Astoundingly, in a country which judges that a living person can be operated out of existence to save the life of another, it is far from certain that this research will get the go ahead. What is the problem here? No life will be extinguished to do this work. Instead, stem-cells from pinhead-sized embryos will be reproduced, so that scientists can work out how to programme them to develop into replacements for diseased cells.

This, to me, sounds like an astounding breakthrough. To Parliament, though, it appears to be an untempting prospect. At the beginning of the month, Evan Harris, the Liberal Democrat spokesman on science, proposed that embryos under 14 days old should be used in stem-cell research. His backbench bill, proposed to "test opinion", was defeated by a resounding 175 to 83. This despite the fact that the Prime Minister himself is known to be in favour of the change in the law, even though he has not spoken out on the subject in public. None of this bodes well for the upcoming free vote on this issue in the House of Commons.

Meanwhile, even those most ardently in favour of the change in the law use the flimsiest, rather than the strongest, of arguments in their favour. Professor Richard Gardner, chairman of the Royal Society's working party, is obviously committed to the development for scientific reasons alone.

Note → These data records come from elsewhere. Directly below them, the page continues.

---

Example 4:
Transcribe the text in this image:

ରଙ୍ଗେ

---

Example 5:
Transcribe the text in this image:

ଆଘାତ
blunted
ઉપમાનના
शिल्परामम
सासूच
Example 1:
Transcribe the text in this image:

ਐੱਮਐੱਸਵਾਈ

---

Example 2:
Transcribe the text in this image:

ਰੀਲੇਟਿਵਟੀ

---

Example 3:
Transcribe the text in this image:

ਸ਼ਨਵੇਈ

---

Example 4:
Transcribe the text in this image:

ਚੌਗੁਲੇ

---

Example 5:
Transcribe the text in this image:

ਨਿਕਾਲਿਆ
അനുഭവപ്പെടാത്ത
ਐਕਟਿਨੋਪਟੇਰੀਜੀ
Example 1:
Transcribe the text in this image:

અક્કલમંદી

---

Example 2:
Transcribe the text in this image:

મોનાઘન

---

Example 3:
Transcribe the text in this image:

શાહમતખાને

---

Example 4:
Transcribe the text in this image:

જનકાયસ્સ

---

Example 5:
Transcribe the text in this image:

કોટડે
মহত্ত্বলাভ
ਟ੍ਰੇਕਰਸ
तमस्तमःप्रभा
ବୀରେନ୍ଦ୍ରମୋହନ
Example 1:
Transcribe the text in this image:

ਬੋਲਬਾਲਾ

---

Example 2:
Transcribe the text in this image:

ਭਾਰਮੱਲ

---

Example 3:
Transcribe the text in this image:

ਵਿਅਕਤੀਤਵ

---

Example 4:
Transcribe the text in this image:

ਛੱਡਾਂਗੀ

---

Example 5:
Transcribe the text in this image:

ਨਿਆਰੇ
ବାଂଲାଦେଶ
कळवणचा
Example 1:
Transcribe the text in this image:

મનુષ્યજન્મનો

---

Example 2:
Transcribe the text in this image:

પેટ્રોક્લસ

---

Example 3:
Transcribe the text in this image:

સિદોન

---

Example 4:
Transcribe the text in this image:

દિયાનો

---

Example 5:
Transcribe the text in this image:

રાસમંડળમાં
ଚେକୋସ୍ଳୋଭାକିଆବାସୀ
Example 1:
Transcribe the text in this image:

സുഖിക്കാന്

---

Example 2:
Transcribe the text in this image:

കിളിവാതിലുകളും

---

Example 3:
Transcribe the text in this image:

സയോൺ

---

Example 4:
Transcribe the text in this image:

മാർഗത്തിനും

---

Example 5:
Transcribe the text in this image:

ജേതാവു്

However, instead of sticking with those arguments, he appeals to "national pride" and economic competitiveness by suggesting that without the opportunity to continue research in this country, this largely British innovation will go abroad. Professor Gardner warns that other countries will press ahead with this research, and that our scientists will go abroad to work on this research. Eventually this will mean that British people wishing to have stem-cell therapy will either have to go abroad or will have to attempt to import the necessary tissue.

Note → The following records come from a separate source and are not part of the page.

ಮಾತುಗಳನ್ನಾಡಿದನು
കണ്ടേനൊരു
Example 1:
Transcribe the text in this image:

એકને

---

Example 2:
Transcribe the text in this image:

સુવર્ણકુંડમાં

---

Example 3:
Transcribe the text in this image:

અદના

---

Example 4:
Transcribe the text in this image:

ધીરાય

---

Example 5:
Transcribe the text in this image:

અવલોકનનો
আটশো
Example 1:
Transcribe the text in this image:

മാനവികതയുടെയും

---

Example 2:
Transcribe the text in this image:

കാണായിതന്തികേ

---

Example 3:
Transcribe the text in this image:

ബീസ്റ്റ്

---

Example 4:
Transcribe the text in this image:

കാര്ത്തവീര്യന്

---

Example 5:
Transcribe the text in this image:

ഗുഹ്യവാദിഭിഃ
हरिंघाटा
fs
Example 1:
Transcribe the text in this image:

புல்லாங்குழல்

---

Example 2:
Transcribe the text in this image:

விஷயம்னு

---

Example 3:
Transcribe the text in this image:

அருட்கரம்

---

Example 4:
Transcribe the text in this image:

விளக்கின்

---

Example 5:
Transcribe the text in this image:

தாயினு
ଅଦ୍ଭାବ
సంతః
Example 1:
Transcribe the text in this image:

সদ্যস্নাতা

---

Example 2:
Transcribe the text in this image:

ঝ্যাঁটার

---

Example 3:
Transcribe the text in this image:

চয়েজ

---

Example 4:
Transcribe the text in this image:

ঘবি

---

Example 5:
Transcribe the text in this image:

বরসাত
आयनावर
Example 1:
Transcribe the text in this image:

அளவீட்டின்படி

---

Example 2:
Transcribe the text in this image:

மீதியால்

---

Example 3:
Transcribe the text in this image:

No doubt the international disparity that will develop if Britain is not allowed to carry on its experiments is a practical issue. But surely it is a side issue compared to the job of emphasising the real ones at stake here, and fighting the artificial ones which invoke the spectre of the "slippery slope" or the monster of "moral degeneracy."

How tacky it is that arguments proclaiming the national interest should be invoked in such matters, as if these considerations are more important that doing the best that we can to save or to enhance human life. It is no more tacky, however, than an ethical debate which is driven by an irrational fear of anything that may have figured in the science fiction of the last century.

The development of cell-based treatment is expected in fewer than two decades to be able to cure Parkinson's disease, some cancers, diabetes and other illnesses. In other words it will be able to cure many, many actual people. Would we, confronted with an individual dilemma, deny life, condemn a person to suffer and die, because we feel a medical procedure is a bit creepy, a bit outlandish?

We didn't in Jodie's case, even though that meant sacrificing a human life. No such sacrifice needs to be made here, although millions of lives will eventually be saved by such a move. So what is it that we are being so squeamish about? The way the replicants started going all weird in the film Blade Runner?